• **Your assignment**:
Pull out every line in the material below that contains the string "plot", and copy each one. Case counts.

Record set Block Start

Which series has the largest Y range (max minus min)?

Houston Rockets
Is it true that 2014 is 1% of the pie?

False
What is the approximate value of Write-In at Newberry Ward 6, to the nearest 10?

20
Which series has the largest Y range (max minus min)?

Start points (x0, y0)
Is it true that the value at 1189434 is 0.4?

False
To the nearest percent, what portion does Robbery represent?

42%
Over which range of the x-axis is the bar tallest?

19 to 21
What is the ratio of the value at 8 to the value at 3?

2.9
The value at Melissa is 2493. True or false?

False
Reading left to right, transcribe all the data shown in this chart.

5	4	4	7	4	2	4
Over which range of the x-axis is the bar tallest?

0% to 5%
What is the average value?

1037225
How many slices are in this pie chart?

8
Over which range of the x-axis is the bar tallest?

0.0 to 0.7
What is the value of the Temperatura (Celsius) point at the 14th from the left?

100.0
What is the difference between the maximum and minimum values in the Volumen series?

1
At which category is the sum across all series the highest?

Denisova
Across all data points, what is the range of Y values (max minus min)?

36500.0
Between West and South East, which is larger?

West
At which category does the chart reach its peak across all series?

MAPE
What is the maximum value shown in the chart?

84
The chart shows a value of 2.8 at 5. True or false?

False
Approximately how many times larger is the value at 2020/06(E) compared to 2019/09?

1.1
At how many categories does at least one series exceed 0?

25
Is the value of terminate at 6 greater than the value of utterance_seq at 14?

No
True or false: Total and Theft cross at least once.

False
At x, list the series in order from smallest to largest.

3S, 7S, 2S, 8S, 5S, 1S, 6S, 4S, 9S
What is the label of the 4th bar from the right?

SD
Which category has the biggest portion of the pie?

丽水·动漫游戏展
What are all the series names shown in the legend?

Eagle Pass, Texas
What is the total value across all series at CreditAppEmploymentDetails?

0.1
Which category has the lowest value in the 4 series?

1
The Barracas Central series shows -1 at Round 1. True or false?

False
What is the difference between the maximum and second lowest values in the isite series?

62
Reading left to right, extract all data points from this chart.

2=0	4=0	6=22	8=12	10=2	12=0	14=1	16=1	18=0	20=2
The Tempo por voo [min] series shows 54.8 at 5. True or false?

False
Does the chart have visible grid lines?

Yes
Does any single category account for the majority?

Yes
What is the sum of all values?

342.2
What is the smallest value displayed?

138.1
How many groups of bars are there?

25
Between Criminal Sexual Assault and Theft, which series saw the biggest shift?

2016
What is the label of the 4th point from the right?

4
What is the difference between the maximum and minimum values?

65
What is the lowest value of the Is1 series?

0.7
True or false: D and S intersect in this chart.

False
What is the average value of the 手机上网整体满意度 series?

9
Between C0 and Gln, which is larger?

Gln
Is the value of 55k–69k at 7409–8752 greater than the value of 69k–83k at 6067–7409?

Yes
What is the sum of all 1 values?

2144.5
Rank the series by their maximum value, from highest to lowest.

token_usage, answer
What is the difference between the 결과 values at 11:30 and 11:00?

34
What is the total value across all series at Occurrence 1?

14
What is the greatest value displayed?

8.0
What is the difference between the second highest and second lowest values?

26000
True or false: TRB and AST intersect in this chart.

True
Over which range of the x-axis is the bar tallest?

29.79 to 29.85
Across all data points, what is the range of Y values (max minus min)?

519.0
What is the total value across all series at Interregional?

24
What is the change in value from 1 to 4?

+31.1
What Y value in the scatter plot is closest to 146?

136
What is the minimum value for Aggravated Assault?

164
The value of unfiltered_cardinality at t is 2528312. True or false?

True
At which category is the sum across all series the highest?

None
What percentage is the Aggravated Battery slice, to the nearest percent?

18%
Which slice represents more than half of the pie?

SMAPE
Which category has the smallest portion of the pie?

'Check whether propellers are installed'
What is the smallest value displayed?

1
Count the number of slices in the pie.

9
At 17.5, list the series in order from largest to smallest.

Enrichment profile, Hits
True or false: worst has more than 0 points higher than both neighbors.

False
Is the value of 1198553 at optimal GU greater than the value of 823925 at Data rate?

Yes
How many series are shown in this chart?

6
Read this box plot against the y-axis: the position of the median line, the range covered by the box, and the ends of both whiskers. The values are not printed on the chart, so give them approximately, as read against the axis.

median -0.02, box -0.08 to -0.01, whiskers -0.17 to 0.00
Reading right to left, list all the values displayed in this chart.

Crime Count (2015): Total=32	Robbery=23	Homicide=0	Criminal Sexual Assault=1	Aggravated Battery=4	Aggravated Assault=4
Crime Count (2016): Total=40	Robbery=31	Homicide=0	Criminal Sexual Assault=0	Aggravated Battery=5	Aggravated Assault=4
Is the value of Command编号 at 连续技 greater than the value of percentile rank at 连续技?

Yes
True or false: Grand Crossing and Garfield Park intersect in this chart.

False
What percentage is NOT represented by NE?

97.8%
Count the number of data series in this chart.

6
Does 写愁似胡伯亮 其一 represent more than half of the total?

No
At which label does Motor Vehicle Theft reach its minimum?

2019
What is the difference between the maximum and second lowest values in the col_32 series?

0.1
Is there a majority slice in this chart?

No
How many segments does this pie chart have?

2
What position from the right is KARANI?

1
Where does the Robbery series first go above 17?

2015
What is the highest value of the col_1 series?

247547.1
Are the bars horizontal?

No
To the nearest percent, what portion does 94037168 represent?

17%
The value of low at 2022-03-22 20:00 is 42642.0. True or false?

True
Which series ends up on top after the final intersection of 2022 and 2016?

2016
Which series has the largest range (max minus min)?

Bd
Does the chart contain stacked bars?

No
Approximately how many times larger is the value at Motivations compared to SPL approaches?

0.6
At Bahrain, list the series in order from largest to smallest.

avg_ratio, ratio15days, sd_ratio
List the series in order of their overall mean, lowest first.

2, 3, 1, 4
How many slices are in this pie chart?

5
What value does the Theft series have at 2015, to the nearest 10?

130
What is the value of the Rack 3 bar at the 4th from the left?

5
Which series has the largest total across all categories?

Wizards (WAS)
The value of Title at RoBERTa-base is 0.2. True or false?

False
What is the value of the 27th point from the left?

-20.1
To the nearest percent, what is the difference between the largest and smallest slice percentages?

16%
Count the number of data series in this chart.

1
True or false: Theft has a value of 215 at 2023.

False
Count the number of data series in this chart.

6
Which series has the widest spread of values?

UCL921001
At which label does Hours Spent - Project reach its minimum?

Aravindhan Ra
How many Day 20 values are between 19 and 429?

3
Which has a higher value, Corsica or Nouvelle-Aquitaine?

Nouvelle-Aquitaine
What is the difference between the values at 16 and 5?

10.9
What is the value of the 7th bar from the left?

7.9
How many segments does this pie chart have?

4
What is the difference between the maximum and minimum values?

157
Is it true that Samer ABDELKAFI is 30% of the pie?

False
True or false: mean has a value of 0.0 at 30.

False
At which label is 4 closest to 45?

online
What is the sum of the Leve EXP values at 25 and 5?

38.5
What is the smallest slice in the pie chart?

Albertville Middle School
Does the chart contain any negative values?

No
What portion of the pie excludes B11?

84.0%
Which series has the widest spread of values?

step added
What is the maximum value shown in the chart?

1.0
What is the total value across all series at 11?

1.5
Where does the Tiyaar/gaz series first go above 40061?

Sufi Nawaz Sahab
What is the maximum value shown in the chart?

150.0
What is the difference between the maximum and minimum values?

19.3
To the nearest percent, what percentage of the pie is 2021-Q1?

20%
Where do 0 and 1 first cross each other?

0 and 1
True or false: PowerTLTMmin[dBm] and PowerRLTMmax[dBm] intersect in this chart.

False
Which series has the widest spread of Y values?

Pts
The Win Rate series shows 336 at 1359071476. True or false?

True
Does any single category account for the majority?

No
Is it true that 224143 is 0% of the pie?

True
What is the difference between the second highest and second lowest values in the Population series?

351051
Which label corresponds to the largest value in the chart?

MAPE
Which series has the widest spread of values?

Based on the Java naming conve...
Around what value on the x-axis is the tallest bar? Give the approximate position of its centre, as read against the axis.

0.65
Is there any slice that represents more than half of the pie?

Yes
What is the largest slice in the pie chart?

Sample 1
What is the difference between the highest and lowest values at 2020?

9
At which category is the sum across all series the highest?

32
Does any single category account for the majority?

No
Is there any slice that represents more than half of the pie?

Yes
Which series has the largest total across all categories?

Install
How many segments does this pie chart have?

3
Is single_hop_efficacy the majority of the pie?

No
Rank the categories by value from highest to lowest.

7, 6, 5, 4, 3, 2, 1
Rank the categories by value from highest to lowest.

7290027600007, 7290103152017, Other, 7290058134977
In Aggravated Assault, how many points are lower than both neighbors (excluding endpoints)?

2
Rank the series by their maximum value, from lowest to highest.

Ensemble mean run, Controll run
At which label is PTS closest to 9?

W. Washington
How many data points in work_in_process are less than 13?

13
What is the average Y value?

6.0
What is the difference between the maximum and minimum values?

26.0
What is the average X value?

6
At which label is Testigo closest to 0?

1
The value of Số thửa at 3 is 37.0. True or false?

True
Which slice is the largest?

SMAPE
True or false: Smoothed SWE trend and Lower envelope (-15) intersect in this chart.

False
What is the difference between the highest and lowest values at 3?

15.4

Record set Block End

• **Result for this task**:
What Y value in the scatter plot is closest to 146?
Read this box plot against the y-axis: the position of the median line, the range covered by the box, and the ends of both whiskers. The values are not printed on the chart, so give them approximately, as read against the axis.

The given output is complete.